→ Required work
**a.** In the passage on Forster's short stories, which two of the twelve reprinted stories are not mythical fantasies?
**b.** Pick up the passage on Forster's short stories after its final sentence and keep writing it.

→ Source passage
Surely the Greek myths made too deep an impression on Forster: of the twelve stories that have been reprinted in The Celestial Omnibus and The Eternal Moment, only two, "The Road from Colonus," and "The Eternal Moment," are not in the genre of mythical fantasy and these two endure best. The others have, sometimes, wit or point or charm, one of them, "The Story of the Siren," has power, and all of them are "true" but none of them is wholly satisfying. The two non-fantastic stories, however, succeed entirely. And they are of particular interest because they contain in embryo the themes, symbols and ideas of Forster's five novels.

"The Road from Colonus" is about old age and death, but chiefly it is about modern life: it tells of a commonplace English Oedipus who does not die properly at his Colonus and who therefore loses the transfiguration he might have had. The elderly Mr. Lucas is a tourist in Greece, traveling by donkey with his daughter and a party. One day, riding ahead of his companions, he arrives at a tiny hamlet. In a scorching landscape the hamlet is a deeply shaded spot, sheltered by great plane-trees. The greatest tree of all overhangs the primitive inn; it is hollow and from its roots gushes a spring of living water. The symbolic juxtaposition of hot rocks and flowing water we have encountered in The Waste Land; the sheltering plane-tree might recall Handel's great song in Xerxes and the scene in Herodotus which Handel was dramatizing. It is a votive tree and its hollow has been hung with tiny images of arms, legs, hearts and brains, "tokens of some recovery of strength or wisdom or love." To Mr. Lucas, who in this moment has "discovered not only Greece, but England and all the world and life, there seemed nothing ludicrous in the desire to hang within the tree another votive offering—a little model of an entire man." For he has stepped into the tree, the living spring is at his feet, and as he leans back into the huge hollow trunk his peace is so great that he is almost unconscious. He is aroused by a shock—"the shock of an arrival perhaps, for when he opened his eyes, something unimagined, indefinable, had passed over all things, and made them intelligible and good."

There was meaning in the stoop of the old woman over her work, and in the quick motions of the little pig, and in her diminishing globe of wool. A young man came singing over the streams on a mule, and there was beauty in his pose and sincerity in his greeting. The sun made no accidental patterns upon the spreading roots of the trees, and there was intention in the nodding clumps of asphodel, and in the music of the water.

Meaning, intention, no accidental pattern—and a little further on we are told of the coherent beauty Mr. Lucas saw: we perceive that here, continuing through a long century, is still the romantic quest. The romantic spirits from Wordsworth to Matthew Arnold had looked for coherence in nature's apparently "accidental pattern"; they did not want to believe in a dead or mechanical or merely neutral universe; they wanted to find what Mr. Lucas found, "meaning" and "intention." And the nearest they could come to finding them was when they felt, like Mr. Lucas, the sense of being a "whole man," an experience which seemed most often to come to them in the quiet contemplation of Nature or of the ancient, traditional life of humanity. They hoped to believe, and sometimes they could (Wordsworth more easily than Arnold) what Mr. Lucas now believed as he looked at the votive images in the tree, that "there was no such thing as the solitude of nature, for the sorrow and joys of humanity had pressed into the bosom of the tree." . . .

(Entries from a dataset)
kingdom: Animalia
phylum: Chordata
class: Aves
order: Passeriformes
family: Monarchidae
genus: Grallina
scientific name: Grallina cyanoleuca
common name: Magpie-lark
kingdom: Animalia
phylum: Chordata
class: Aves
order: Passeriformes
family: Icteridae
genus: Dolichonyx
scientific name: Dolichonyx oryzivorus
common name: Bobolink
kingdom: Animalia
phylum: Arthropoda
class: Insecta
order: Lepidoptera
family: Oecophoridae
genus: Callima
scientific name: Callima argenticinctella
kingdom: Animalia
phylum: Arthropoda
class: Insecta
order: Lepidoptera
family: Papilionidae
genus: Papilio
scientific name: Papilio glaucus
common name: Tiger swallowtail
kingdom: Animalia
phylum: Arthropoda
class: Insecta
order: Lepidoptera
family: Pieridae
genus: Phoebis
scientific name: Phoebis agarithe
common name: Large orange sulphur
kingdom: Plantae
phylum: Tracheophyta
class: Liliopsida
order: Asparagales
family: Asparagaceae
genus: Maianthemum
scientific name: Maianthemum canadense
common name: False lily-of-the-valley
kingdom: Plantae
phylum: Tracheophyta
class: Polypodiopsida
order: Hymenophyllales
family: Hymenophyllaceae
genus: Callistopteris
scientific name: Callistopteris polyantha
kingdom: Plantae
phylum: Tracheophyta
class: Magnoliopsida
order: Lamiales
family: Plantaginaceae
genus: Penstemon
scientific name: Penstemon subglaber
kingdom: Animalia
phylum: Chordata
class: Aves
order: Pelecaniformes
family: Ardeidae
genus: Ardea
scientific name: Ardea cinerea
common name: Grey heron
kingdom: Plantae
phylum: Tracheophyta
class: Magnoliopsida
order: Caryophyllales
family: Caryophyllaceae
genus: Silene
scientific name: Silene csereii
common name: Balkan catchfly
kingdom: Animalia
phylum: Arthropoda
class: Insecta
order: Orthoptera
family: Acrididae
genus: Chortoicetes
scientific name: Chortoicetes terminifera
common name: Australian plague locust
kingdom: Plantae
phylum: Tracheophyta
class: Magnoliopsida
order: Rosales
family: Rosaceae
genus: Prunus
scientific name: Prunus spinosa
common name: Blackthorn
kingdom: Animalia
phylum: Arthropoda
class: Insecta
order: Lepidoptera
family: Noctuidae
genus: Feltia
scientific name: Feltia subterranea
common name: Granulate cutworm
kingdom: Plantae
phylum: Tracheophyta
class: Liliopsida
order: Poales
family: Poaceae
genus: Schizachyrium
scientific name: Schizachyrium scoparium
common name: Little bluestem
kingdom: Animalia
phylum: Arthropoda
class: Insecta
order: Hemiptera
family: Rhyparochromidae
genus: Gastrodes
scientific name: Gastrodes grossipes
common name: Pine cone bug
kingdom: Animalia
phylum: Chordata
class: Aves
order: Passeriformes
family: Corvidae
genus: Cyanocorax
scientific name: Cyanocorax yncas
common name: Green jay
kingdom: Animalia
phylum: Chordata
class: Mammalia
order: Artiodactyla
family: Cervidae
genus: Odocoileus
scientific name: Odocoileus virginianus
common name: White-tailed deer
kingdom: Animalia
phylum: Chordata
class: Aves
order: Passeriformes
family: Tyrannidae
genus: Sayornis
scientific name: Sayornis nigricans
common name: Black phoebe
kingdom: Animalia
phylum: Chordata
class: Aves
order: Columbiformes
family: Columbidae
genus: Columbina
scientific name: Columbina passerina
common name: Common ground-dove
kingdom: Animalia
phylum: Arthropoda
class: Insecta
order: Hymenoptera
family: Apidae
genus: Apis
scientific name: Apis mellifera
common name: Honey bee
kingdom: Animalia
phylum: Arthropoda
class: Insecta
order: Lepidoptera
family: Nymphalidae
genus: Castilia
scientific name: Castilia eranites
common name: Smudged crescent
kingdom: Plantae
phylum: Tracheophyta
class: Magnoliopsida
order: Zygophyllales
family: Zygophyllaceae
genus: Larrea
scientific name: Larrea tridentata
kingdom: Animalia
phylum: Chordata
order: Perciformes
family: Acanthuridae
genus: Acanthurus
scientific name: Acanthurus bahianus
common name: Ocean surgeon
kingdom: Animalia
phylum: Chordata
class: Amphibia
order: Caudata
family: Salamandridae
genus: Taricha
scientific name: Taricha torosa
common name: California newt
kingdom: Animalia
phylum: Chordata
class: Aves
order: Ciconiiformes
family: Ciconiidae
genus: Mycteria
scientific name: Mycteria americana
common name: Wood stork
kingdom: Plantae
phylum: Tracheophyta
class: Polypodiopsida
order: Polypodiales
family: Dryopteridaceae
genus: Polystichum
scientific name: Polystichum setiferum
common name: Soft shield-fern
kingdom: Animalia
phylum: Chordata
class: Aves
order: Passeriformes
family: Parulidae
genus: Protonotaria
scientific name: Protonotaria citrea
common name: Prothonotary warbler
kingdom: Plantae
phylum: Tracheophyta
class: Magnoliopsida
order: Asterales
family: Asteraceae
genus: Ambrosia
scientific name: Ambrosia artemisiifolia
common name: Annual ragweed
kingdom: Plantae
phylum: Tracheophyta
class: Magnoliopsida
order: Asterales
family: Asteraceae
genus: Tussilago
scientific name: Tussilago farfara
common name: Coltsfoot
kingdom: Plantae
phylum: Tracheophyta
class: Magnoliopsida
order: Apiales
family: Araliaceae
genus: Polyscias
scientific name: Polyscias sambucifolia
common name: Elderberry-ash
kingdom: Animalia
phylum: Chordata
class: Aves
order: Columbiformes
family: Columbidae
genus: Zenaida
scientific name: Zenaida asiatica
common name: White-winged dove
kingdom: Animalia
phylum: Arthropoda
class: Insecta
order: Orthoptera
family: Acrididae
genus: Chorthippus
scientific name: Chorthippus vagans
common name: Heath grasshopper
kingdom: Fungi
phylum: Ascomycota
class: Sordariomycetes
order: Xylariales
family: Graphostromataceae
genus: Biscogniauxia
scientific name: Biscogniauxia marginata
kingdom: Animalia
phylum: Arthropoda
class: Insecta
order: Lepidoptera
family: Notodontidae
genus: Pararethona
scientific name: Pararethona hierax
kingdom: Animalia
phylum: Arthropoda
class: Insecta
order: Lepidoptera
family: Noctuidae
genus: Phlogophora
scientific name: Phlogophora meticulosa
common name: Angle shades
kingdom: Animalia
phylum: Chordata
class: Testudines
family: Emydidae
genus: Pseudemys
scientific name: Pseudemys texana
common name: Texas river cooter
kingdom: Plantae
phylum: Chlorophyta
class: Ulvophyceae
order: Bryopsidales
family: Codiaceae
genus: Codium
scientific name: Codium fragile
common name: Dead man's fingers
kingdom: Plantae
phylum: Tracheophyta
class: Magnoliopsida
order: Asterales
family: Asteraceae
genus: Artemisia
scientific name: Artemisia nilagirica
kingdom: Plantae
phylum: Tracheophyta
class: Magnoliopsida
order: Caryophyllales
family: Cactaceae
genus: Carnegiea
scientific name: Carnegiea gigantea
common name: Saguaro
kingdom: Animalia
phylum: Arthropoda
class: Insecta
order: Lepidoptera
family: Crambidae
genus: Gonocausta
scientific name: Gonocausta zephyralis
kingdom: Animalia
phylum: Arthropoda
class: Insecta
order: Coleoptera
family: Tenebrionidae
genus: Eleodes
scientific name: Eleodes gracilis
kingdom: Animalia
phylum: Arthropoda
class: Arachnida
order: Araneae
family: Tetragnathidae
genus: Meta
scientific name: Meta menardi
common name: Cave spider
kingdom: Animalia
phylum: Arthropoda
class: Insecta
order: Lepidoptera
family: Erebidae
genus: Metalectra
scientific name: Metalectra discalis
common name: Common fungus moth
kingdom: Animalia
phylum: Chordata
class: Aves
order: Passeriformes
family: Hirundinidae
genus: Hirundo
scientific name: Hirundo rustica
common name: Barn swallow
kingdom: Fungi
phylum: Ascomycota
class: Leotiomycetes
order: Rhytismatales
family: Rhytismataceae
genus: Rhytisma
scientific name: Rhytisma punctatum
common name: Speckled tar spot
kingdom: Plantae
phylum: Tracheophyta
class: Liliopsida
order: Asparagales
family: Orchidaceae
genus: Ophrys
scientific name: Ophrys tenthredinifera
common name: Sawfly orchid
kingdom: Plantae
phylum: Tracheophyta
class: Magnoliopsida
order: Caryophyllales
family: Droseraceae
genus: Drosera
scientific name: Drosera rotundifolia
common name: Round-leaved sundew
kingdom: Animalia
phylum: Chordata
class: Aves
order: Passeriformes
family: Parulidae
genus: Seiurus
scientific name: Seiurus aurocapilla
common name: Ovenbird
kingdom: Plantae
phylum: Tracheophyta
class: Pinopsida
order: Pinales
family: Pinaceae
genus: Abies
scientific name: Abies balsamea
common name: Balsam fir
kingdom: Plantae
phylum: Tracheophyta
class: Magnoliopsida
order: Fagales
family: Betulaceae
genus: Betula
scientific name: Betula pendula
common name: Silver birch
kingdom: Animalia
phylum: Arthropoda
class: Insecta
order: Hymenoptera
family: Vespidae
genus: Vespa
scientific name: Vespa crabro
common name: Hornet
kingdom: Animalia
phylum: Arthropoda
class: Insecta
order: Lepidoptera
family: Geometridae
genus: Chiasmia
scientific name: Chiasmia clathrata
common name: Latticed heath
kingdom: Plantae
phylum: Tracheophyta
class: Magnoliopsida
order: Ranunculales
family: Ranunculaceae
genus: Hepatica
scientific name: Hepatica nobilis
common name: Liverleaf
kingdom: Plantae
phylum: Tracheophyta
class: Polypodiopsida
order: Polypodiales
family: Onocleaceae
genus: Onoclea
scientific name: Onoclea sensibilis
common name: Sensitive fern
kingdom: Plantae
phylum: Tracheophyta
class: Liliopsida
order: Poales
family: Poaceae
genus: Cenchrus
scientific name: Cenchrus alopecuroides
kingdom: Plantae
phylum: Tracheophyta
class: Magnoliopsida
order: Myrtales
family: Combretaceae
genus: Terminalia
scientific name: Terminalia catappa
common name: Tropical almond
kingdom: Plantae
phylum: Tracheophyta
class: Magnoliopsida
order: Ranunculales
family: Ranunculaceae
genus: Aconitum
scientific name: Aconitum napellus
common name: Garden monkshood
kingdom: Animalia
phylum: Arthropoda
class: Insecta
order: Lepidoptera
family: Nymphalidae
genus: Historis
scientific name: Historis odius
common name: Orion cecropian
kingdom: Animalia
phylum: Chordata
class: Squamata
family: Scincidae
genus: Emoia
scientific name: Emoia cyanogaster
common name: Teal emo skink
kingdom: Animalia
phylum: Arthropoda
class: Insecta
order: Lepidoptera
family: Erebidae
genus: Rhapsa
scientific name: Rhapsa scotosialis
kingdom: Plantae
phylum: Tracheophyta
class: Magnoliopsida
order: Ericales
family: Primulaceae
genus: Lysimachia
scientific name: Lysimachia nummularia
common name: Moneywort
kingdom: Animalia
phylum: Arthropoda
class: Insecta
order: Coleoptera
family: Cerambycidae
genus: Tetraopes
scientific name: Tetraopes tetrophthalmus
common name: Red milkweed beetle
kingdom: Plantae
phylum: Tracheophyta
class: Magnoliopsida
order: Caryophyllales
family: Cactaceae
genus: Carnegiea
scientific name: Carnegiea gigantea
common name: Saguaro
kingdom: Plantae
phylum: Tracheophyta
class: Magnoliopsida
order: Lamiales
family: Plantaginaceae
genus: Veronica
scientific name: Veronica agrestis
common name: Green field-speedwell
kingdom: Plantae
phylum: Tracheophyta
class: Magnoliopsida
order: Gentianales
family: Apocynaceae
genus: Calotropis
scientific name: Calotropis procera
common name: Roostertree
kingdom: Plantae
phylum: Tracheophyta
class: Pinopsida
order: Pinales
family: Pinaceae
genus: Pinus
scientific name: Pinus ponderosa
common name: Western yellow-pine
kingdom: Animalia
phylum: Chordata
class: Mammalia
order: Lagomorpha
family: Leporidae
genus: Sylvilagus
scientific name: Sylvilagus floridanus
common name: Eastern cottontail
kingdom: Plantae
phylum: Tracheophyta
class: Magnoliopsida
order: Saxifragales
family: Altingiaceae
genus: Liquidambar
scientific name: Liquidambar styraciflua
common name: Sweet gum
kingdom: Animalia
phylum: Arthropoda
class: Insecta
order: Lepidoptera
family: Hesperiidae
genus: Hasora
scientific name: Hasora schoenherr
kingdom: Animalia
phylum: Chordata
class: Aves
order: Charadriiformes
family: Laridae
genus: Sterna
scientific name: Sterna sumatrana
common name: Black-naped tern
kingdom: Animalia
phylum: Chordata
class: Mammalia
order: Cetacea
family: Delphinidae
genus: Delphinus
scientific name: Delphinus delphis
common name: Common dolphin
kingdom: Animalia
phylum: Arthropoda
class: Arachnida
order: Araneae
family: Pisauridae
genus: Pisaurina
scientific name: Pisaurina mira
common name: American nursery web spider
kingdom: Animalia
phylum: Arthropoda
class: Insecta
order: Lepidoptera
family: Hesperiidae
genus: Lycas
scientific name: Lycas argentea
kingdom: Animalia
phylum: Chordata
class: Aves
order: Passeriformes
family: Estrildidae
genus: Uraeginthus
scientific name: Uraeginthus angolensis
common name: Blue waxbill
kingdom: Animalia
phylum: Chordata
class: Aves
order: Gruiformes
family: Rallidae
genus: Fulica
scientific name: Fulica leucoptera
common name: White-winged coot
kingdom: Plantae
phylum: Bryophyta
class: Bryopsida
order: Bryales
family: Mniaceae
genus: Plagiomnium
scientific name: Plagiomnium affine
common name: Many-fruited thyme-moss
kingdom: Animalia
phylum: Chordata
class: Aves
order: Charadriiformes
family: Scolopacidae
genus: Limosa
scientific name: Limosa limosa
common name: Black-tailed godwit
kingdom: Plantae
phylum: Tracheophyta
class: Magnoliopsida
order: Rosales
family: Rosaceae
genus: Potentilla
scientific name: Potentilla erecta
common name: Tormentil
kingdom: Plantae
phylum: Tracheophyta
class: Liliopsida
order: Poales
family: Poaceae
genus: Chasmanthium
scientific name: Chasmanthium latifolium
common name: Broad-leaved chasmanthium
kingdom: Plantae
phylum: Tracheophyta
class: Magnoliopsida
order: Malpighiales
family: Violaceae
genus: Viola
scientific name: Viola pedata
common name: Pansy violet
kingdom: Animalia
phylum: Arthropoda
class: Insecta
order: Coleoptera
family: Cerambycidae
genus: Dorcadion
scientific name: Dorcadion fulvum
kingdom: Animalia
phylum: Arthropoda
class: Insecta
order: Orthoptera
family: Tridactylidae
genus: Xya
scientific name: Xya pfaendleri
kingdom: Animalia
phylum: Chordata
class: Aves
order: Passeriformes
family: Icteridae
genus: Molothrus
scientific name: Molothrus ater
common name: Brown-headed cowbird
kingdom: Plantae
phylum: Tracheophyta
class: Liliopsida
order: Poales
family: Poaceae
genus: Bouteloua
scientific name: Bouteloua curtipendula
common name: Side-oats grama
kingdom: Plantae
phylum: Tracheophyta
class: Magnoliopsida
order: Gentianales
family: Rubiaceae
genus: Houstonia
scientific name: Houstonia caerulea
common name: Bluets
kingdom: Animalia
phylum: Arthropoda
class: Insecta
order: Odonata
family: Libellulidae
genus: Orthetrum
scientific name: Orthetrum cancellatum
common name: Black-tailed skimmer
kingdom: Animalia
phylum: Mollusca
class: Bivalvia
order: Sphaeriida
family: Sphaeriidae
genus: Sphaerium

→ Per-task outputs
**a.** "The Road from Colonus" and "The Eternal Moment."

**b.**
But Mr. Lucas's sad lucidity of soul is not to be in his own control. His party rides up and finds him standing in the tree; his daughter Ethel sees to it that he changes his wet boots and socks. His companions, like himself, are enchanted by the place but in a touristy way, and Ethel, to show her sensibility, announces that she must spend a week here. Mr. Lucas takes her seriously—it is his heart's desire, which he has not been able to utter. But then it comes time to go and Ethel shows herself to be a false Antigone: her intention of staying was only a way of speaking. For Mr. Lucas, however, it seems salvation to linger here with the simple people of the hamlet; he refuses to go, he will not budge. A strong young man of the party picks him up like a child and sets him on his mule.

We next see the Lucases in London. Ethel is to be married. Mr. Lucas has become petulant, nagging, self-centered. His hated sister is coming to keep house for him, he has not been able to sleep for the sound of the dogs, cats, singing, piano-playing and the gurgling of water in the drains. Life has become only an annoyance.

And as he and Ethel sit at breakfast the mail arrives, bringing a package of asphodel bulbs from Athens. Ethel, to test her modern Greek, begins to read the old Athenian newspapers in which the bulbs are wrapped. She reads of a disaster; in a great storm the plane-tree with the spring had fallen upon the little inn, killing all its occupants—and on the evening of the very day the Lucases had been there. But Mr. Lucas does not remember the place; he is planning a letter to his landlord, complaining of dogs, children, music and running water and he is not much interested, not even when Ethel speaks of his "marvelous deliverance."

[In] Forster's story death and love are one. "Death destroys a man," he says in Howards End, "but the idea of death saves him—that is the best account of it that has yet been given." In the same novel Helen Schlegel explains why this is so: "Injustice and greed would be the real thing if we lived forever. As it is, we must hold to other things, because Death is coming. I love Death—not morbidly, but because He explains. He shows me the emptiness of Money. Death and Money are the eternal foes. Not Death and Life."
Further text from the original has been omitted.